(Transcribed page text)

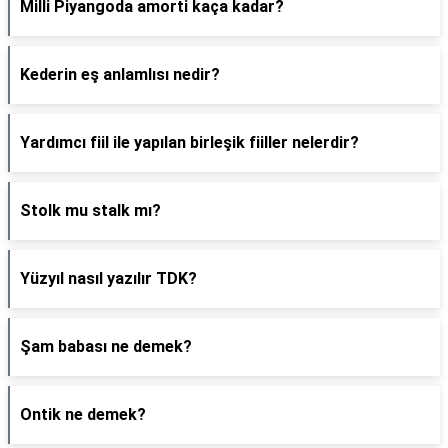
Milli Piyangoda amorti kaça kadar?
Kederin eş anlamlısı nedir?
Yardımcı fiil ile yapılan birleşik fiiller nelerdir?
Stolk mu stalk mı?
Yüzyıl nasıl yazılır TDK?
Şam babası ne demek?
Ontik ne demek?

# How to complete this task
Render the lines of these entries as a Markdown table with the columns "Row" and "Line," skipping any blank lines. Leave the pictures out of your answer.

# Answer for this exercise
| Row | Line |
|---|---|
| 1 | Milli Piyangoda amorti kaça kadar? |
| 2 | Kederin eş anlamlısı nedir? |
| 3 | Yardımcı fiil ile yapılan birleşik fiiller nelerdir? |
| 4 | Stolk mu stalk mı? |
| 5 | Yüzyıl nasıl yazılır TDK? |
| 6 | Şam babası ne demek? |
| 7 | Ontik ne demek? |